Though Roche will probably have to raise the stakes, it’s highly likely that Genentech will eventually end up taking the bait in this situation, if for no other reason than to secure its position in the increasingly challenging marketplace. However, let’s not completely discount that the California company may yet fight for its (partial) freedom with San Francisco flair.

Hot on the heels of Freseniusproposal to buy APP Pharmaceuticals, consolidation in the generics industry continues unabated with two giants in the sector agreeing to make a match. The world’s largest generic drugmaker, Israel’s Teva Pharmaceutical Industries, announced Friday it would buy Barr Pharmaceuticals, a US-based player with about $2.5 billion in sales in 2007.

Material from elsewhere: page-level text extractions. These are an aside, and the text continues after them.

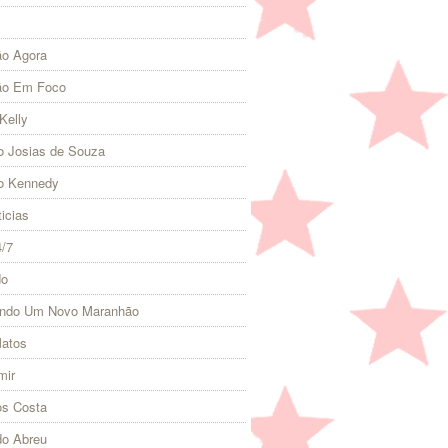
o Agora
ão Em Foco
Kelly
 Josias de Souza
o Kennedy
icias
4/7
do
indo Um Novo Maranhão
Matos
mir
s Costa
do Abreu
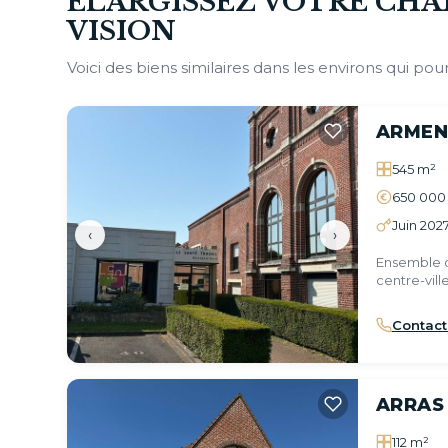
ÉLARGISSEZ VOTRE CHA
VISION
Voici des biens similaires dans les environs qui pour
ARMEN
545 m²
650 000
Juin 202
‹
›
Ensemble d
centre-ville
Contact
ARRAS
112 m²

Teva is paying a cool $7.5 billion for Barr, in a deal most agree makes sense for the Israeli firm. The acquisition of Barr expands Teva’s market share in the US (particularly in the area of oral contraceptives, Barr’s bread and butter) and gives it presence in fast-growing markets in Central and Eastern Europe, markets Barr entered in 2006 with its own acquisition of Croatian firm PLIVA.

Additionally, the deal adds Barr’s proprietary prescription drug unit Duramed to Teva’s small portfolio of brand-name drugs and expands Teva’s efforts in the nascent field of biogenerics (off-brand versions of difficult-to-replicate biological drugs). Barr’s efforts with biogeneric development — another operation gained with the PLIVA acquisition — will complement Teva’s purchase earlier this year of CoGenesys, a privately held biotech firm formerly part of Human Genome Sciences.

Teva has already been in expansion mode in 2008. In addition to buying CoGenesys, it is in the process of acquiring Bentley Pharmaceuticals’ Spanish drug business. The buying spree is part and parcel of Teva’s intention (announced this year) to reach $20 billion in annual revenue with 20% profit margins by 2012.

The Teva/Barr deal is just the latest (and biggest) in a run of acquisitions and mergers in the generics sector, which is growing at a considerably faster clip than the brand-name pharmaceuticals industry. Last year Mylan bought Merck KGaA’s generics business, a business Teva also made a bid on, for $6.7 billion. And this year, we’ve already seen big deals between Daiichi Sankyo and Ranbaxy, and Fresenius and APP. Nobody expects the trend to stop — only question is, who will be next?

Counting itself one of the luckiest girls in town this week, APP Pharmaceuticals got a $3.7 billion engagement ring from Fresenius SE, the German health care group best known for its worldwide network of dialysis clinics.

Fresenius is acquiring APP Pharmaceuticals and its stable of generic injectable drugs to expand its Fresenius Kabi unit, which makes infusion therapies such as intravenous nutrition and blood volume replacement products. The acquisition gets Fresenius Kabi into the North American market, where APP has operated exclusively, and gives APP the ability to go global. Fresenius has agreed to the nearly $4 billion cash payment, as well as additional payments if financial targets are met. It will also assume nearly a billion dollars in APP’s debt.

APP Pharmaceuticals makes generic injectable drugs like the blood thinner heparin, as well as intravenously administered pain and cancer drugs. It became the US’s largest supplier of heparin in 2008 after tainted batches of the drug imported from China (and sold by Baxter International) were withdrawn from the market.

The deal is yet another sign of the growing interest in generics, particularly in the US market, where two-thirds of all prescriptions are filled by a generic equivalent. It follows newspaper reports last month indicating the intentions of Chinese drugmakers to enter the US, as well as Daiichi Sankyo’s agreement to acquire a controlling interest in Indian generic maker Ranbaxy, which also has a significant North American presence.

Incidentally, if APP is the luckiest girl in town, then its founder and former CEO Patrick Soon-Shiong is certainly the luckiest boy. Soon-Shiong, already named one of Forbes’ richest Americans last year, owns more than 80% of the firm, which was spun off from Abraxis BioScience in 2007. (Soon-Shiong owns a controlling stake in that company as well.) And he will get a payout of up to $3.8 billion, according to the LA Times, if all goes according to plan.